Entries supplied start

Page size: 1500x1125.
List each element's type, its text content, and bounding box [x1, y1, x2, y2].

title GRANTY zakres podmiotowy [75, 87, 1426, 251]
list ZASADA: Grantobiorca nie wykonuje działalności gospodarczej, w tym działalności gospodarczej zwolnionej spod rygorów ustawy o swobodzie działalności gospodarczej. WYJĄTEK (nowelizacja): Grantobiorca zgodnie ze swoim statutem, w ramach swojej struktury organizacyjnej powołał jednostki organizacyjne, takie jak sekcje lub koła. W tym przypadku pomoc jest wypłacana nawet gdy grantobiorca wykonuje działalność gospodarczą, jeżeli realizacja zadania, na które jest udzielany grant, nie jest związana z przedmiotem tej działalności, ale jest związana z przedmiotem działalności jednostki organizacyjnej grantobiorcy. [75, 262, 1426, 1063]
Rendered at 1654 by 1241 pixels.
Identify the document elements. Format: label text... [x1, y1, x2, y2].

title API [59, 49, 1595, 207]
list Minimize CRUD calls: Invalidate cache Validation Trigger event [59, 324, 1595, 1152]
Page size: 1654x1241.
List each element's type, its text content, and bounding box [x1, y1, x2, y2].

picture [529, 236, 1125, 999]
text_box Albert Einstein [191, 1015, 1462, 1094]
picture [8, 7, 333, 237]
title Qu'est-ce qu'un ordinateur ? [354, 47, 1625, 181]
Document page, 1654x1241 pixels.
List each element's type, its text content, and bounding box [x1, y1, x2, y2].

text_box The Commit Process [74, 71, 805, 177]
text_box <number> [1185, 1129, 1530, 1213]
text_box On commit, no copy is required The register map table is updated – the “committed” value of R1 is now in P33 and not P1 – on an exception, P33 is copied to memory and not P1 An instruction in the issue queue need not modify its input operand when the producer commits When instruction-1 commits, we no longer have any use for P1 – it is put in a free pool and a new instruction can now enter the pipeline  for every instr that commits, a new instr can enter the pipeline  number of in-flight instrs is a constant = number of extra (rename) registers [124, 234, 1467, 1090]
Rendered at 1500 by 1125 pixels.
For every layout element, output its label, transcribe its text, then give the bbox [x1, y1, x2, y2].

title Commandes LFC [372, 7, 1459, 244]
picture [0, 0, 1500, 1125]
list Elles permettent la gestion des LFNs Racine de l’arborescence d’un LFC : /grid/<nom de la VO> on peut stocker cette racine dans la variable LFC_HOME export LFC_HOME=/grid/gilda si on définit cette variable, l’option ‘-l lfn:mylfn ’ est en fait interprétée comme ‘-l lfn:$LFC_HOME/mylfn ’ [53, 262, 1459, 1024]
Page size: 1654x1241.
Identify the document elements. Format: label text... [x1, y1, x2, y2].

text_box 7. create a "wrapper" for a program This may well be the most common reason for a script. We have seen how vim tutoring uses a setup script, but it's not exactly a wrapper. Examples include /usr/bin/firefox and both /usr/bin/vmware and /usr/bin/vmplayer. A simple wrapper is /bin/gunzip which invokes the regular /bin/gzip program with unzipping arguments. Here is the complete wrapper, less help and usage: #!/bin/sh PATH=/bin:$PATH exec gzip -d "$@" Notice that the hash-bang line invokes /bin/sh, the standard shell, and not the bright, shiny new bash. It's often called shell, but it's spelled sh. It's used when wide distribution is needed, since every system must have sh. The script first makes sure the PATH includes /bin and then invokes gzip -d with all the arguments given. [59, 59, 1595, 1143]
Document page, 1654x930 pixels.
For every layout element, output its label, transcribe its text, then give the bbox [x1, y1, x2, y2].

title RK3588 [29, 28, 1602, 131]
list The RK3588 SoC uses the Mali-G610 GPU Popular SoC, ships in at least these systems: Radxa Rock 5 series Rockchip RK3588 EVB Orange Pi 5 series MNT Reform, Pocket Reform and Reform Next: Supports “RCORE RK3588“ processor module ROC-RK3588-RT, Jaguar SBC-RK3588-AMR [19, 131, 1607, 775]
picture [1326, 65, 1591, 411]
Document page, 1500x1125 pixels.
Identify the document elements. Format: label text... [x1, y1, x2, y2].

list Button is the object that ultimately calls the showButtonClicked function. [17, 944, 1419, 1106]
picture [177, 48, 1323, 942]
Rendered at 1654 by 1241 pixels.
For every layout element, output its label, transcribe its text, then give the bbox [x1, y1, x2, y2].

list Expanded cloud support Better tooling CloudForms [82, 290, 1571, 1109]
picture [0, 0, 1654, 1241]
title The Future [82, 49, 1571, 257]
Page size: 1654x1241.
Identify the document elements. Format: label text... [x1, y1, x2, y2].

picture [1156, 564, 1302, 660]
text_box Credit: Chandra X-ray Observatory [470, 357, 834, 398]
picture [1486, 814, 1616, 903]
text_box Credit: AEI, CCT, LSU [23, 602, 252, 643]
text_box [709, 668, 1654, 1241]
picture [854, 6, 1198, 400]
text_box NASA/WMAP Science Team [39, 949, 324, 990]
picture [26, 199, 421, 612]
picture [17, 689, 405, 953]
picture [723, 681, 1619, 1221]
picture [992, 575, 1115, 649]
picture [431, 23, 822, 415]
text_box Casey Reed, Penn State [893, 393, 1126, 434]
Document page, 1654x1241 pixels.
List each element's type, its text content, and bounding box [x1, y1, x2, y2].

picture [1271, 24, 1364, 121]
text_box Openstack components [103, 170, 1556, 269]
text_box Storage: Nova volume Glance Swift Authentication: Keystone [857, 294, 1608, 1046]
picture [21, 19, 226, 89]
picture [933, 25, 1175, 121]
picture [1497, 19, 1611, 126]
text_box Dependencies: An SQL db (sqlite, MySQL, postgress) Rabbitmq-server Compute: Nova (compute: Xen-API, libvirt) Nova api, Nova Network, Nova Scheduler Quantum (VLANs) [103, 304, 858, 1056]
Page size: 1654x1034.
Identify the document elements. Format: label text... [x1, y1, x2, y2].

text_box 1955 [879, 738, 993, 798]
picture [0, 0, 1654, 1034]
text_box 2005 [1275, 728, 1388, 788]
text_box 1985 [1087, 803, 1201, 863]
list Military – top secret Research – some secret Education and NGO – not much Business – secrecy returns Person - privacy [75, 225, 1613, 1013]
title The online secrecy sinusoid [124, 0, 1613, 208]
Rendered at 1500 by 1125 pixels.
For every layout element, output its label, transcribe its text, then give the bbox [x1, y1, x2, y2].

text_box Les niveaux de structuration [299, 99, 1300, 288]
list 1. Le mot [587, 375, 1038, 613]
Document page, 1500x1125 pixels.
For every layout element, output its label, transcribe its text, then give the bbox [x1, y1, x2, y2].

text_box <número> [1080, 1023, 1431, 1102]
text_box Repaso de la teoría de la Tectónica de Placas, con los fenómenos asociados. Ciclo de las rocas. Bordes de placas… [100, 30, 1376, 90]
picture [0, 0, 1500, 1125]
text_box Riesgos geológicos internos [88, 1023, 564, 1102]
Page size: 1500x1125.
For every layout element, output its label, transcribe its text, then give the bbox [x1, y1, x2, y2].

Entries supplied end

Edit all the records above so that each "bounding box" becomes "bounding rectangle", keeping every other line unchanged.

Page size: 1500x1125.
List each element's type, its text content, and bounding rectangle [x1, y1, x2, y2].

title GRANTY zakres podmiotowy [75, 87, 1426, 251]
list ZASADA: Grantobiorca nie wykonuje działalności gospodarczej, w tym działalności gospodarczej zwolnionej spod rygorów ustawy o swobodzie działalności gospodarczej. WYJĄTEK (nowelizacja): Grantobiorca zgodnie ze swoim statutem, w ramach swojej struktury organizacyjnej powołał jednostki organizacyjne, takie jak sekcje lub koła. W tym przypadku pomoc jest wypłacana nawet gdy grantobiorca wykonuje działalność gospodarczą, jeżeli realizacja zadania, na które jest udzielany grant, nie jest związana z przedmiotem tej działalności, ale jest związana z przedmiotem działalności jednostki organizacyjnej grantobiorcy. [75, 262, 1426, 1063]
Rendered at 1654 by 1241 pixels.
Identify the document elements. Format: label text... [x1, y1, x2, y2].

title API [59, 49, 1595, 207]
list Minimize CRUD calls: Invalidate cache Validation Trigger event [59, 324, 1595, 1152]
Page size: 1654x1241.
List each element's type, its text content, and bounding rectangle [x1, y1, x2, y2].

picture [529, 236, 1125, 999]
text_box Albert Einstein [191, 1015, 1462, 1094]
picture [8, 7, 333, 237]
title Qu'est-ce qu'un ordinateur ? [354, 47, 1625, 181]
Document page, 1654x1241 pixels.
List each element's type, its text content, and bounding rectangle [x1, y1, x2, y2].

text_box The Commit Process [74, 71, 805, 177]
text_box <number> [1185, 1129, 1530, 1213]
text_box On commit, no copy is required The register map table is updated – the “committed” value of R1 is now in P33 and not P1 – on an exception, P33 is copied to memory and not P1 An instruction in the issue queue need not modify its input operand when the producer commits When instruction-1 commits, we no longer have any use for P1 – it is put in a free pool and a new instruction can now enter the pipeline  for every instr that commits, a new instr can enter the pipeline  number of in-flight instrs is a constant = number of extra (rename) registers [124, 234, 1467, 1090]
Rendered at 1500 by 1125 pixels.
For every layout element, output its label, transcribe its text, then give the bbox [x1, y1, x2, y2].

title Commandes LFC [372, 7, 1459, 244]
picture [0, 0, 1500, 1125]
list Elles permettent la gestion des LFNs Racine de l’arborescence d’un LFC : /grid/<nom de la VO> on peut stocker cette racine dans la variable LFC_HOME export LFC_HOME=/grid/gilda si on définit cette variable, l’option ‘-l lfn:mylfn ’ est en fait interprétée comme ‘-l lfn:$LFC_HOME/mylfn ’ [53, 262, 1459, 1024]
Page size: 1654x1241.
Identify the document elements. Format: label text... [x1, y1, x2, y2].

text_box 7. create a "wrapper" for a program This may well be the most common reason for a script. We have seen how vim tutoring uses a setup script, but it's not exactly a wrapper. Examples include /usr/bin/firefox and both /usr/bin/vmware and /usr/bin/vmplayer. A simple wrapper is /bin/gunzip which invokes the regular /bin/gzip program with unzipping arguments. Here is the complete wrapper, less help and usage: #!/bin/sh PATH=/bin:$PATH exec gzip -d "$@" Notice that the hash-bang line invokes /bin/sh, the standard shell, and not the bright, shiny new bash. It's often called shell, but it's spelled sh. It's used when wide distribution is needed, since every system must have sh. The script first makes sure the PATH includes /bin and then invokes gzip -d with all the arguments given. [59, 59, 1595, 1143]
Document page, 1654x930 pixels.
For every layout element, output its label, transcribe its text, then give the bbox [x1, y1, x2, y2].

title RK3588 [29, 28, 1602, 131]
list The RK3588 SoC uses the Mali-G610 GPU Popular SoC, ships in at least these systems: Radxa Rock 5 series Rockchip RK3588 EVB Orange Pi 5 series MNT Reform, Pocket Reform and Reform Next: Supports “RCORE RK3588“ processor module ROC-RK3588-RT, Jaguar SBC-RK3588-AMR [19, 131, 1607, 775]
picture [1326, 65, 1591, 411]
Document page, 1500x1125 pixels.
Identify the document elements. Format: label text... [x1, y1, x2, y2].

list Button is the object that ultimately calls the showButtonClicked function. [17, 944, 1419, 1106]
picture [177, 48, 1323, 942]
Rendered at 1654 by 1241 pixels.
For every layout element, output its label, transcribe its text, then give the bbox [x1, y1, x2, y2].

list Expanded cloud support Better tooling CloudForms [82, 290, 1571, 1109]
picture [0, 0, 1654, 1241]
title The Future [82, 49, 1571, 257]
Page size: 1654x1241.
Identify the document elements. Format: label text... [x1, y1, x2, y2].

picture [1156, 564, 1302, 660]
text_box Credit: Chandra X-ray Observatory [470, 357, 834, 398]
picture [1486, 814, 1616, 903]
text_box Credit: AEI, CCT, LSU [23, 602, 252, 643]
text_box [709, 668, 1654, 1241]
picture [854, 6, 1198, 400]
text_box NASA/WMAP Science Team [39, 949, 324, 990]
picture [26, 199, 421, 612]
picture [17, 689, 405, 953]
picture [723, 681, 1619, 1221]
picture [992, 575, 1115, 649]
picture [431, 23, 822, 415]
text_box Casey Reed, Penn State [893, 393, 1126, 434]
Document page, 1654x1241 pixels.
List each element's type, its text content, and bounding rectangle [x1, y1, x2, y2].

picture [1271, 24, 1364, 121]
text_box Openstack components [103, 170, 1556, 269]
text_box Storage: Nova volume Glance Swift Authentication: Keystone [857, 294, 1608, 1046]
picture [21, 19, 226, 89]
picture [933, 25, 1175, 121]
picture [1497, 19, 1611, 126]
text_box Dependencies: An SQL db (sqlite, MySQL, postgress) Rabbitmq-server Compute: Nova (compute: Xen-API, libvirt) Nova api, Nova Network, Nova Scheduler Quantum (VLANs) [103, 304, 858, 1056]
Page size: 1654x1034.
Identify the document elements. Format: label text... [x1, y1, x2, y2].

text_box 1955 [879, 738, 993, 798]
picture [0, 0, 1654, 1034]
text_box 2005 [1275, 728, 1388, 788]
text_box 1985 [1087, 803, 1201, 863]
list Military – top secret Research – some secret Education and NGO – not much Business – secrecy returns Person - privacy [75, 225, 1613, 1013]
title The online secrecy sinusoid [124, 0, 1613, 208]
Rendered at 1500 by 1125 pixels.
For every layout element, output its label, transcribe its text, then give the bbox [x1, y1, x2, y2].

text_box Les niveaux de structuration [299, 99, 1300, 288]
list 1. Le mot [587, 375, 1038, 613]
Document page, 1500x1125 pixels.
For every layout element, output its label, transcribe its text, then give the bbox [x1, y1, x2, y2].

text_box <número> [1080, 1023, 1431, 1102]
text_box Repaso de la teoría de la Tectónica de Placas, con los fenómenos asociados. Ciclo de las rocas. Bordes de placas… [100, 30, 1376, 90]
picture [0, 0, 1500, 1125]
text_box Riesgos geológicos internos [88, 1023, 564, 1102]
Page size: 1500x1125.
For every layout element, output its label, transcribe its text, then give the bbox [x1, y1, x2, y2].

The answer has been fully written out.